**Short task**
From the article on organic search marketing below, extract the stretch from "Organic search refers" through "valuable, targeted traffic." and copy it word for word.

**Source text**
Organic Search Marketing

Organic search traffic is a key free digital channel. Of all digital marketing channels it is the one that is least under your control.
Author
10 min read

Organic search refers to the ‘natural’ listings on a search engine. Natural listings are the unpaid search result listings that are returned by a search engine in response to a keyword search.

This is a very important free traffic channel.

Because it is free, companies seek to maximise the opportunity provided by this valuable, targeted traffic.

The way to get more free traffic — and therefore sales — is to appear as high as possible in the search results for search terms that are valuable to your market.

Ideally, companies want to appear number one in the list for as many relevant terms as possible. The perceived mechanism to achieve this is to use search engine optimisation (SEO). However people sometimes greatly misunderstand this channel.

Google is one of the main western protagonists in this market and so this article focuses on Google. However the principles that apply to Google apply also to other participants in the search market, such as Bing, Yahoo, Yandex, Baidu, and so forth.

The context of SEO — why Google displays organic search results

To understand organic search traffic better, and how this channel works, you need to go back to understanding Google and their commercial revenue model.

As Google provides free search listings, companies in the SME marketplace often seem to think that they have some kind of strategic alliance with Google. They think that Google seeks to help them and to send them free search traffic. These perceptions are difficult to shift.

Google is a corporation with one of the largest revenues per employee in economic history. The vast majority of Google’s earnings come from ‘paid search marketing’ — paying per click on keywords.

Google has essentially monetised their free organic results by surrounding them with paid keyword advertising.

Key to Google’s astonishing commercial success is that they keep their customers happy by doing two things:

  1. They return extremely accurate results for a search in their organic listings.
  2. They monetise the results of this search with paid adverting.

**Given entries**
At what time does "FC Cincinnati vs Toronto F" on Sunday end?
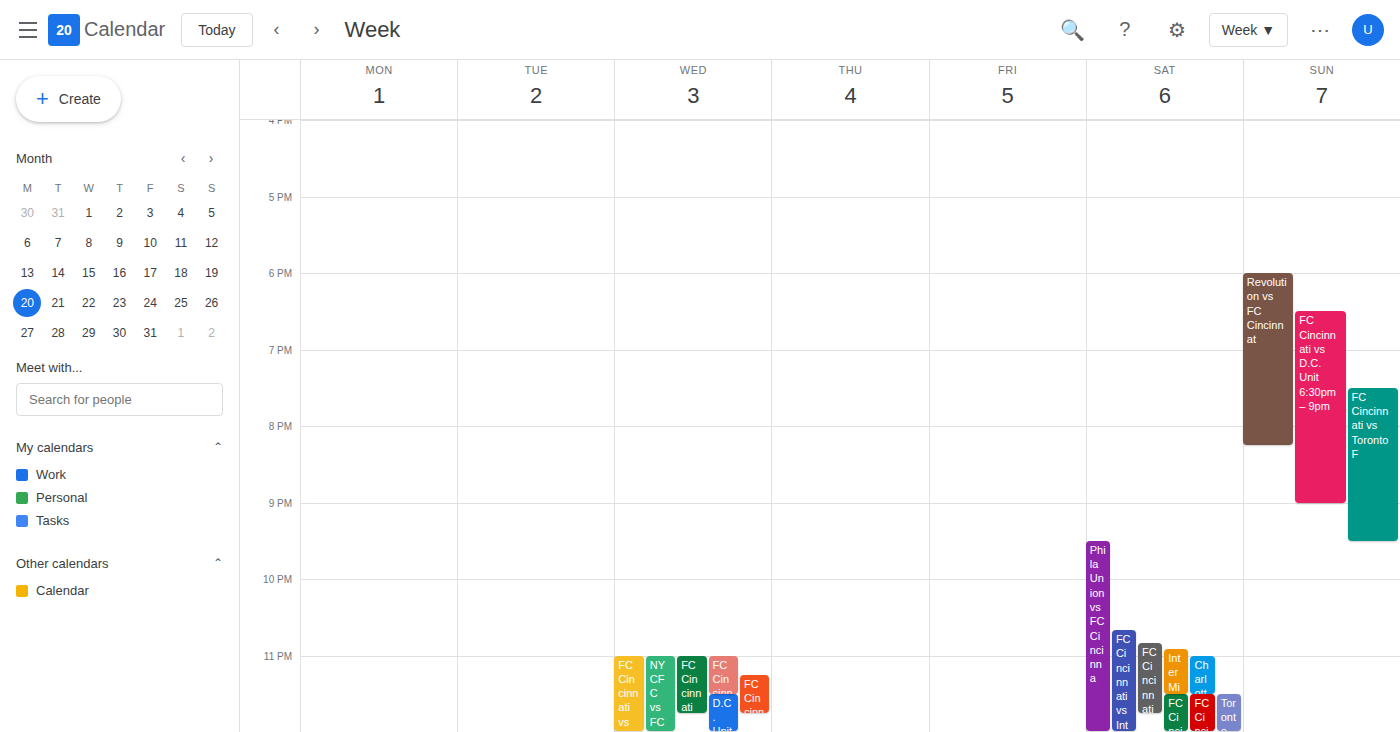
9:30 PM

---

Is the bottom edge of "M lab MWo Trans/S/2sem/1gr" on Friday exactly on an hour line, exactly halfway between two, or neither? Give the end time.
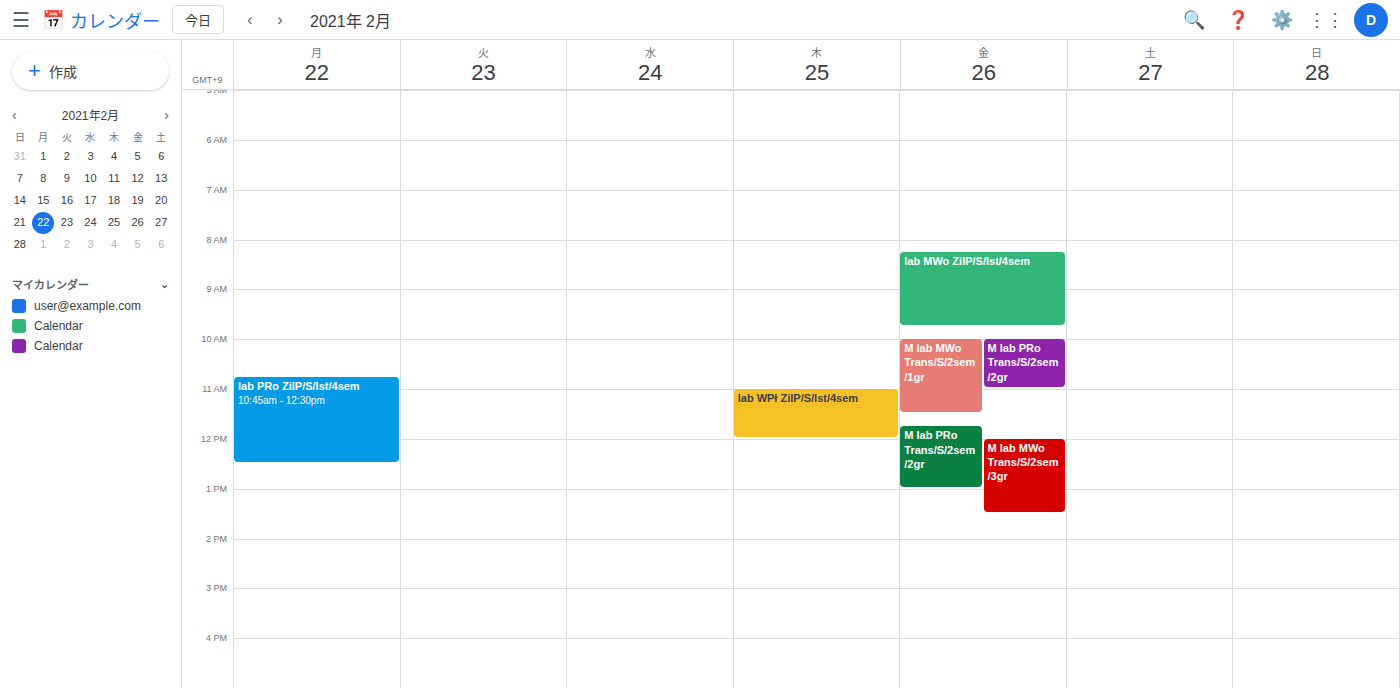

* * *

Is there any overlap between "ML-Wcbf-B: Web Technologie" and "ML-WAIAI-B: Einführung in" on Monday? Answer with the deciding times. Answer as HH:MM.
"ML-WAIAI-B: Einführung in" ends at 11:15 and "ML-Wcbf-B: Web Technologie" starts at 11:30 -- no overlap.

**Solution**
Organic search refers to the ‘natural’ listings on a search engine. Natural listings are the unpaid search result listings that are returned by a search engine in response to a keyword search.

This is a very important free traffic channel.

Because it is free, companies seek to maximise the opportunity provided by this valuable, targeted traffic.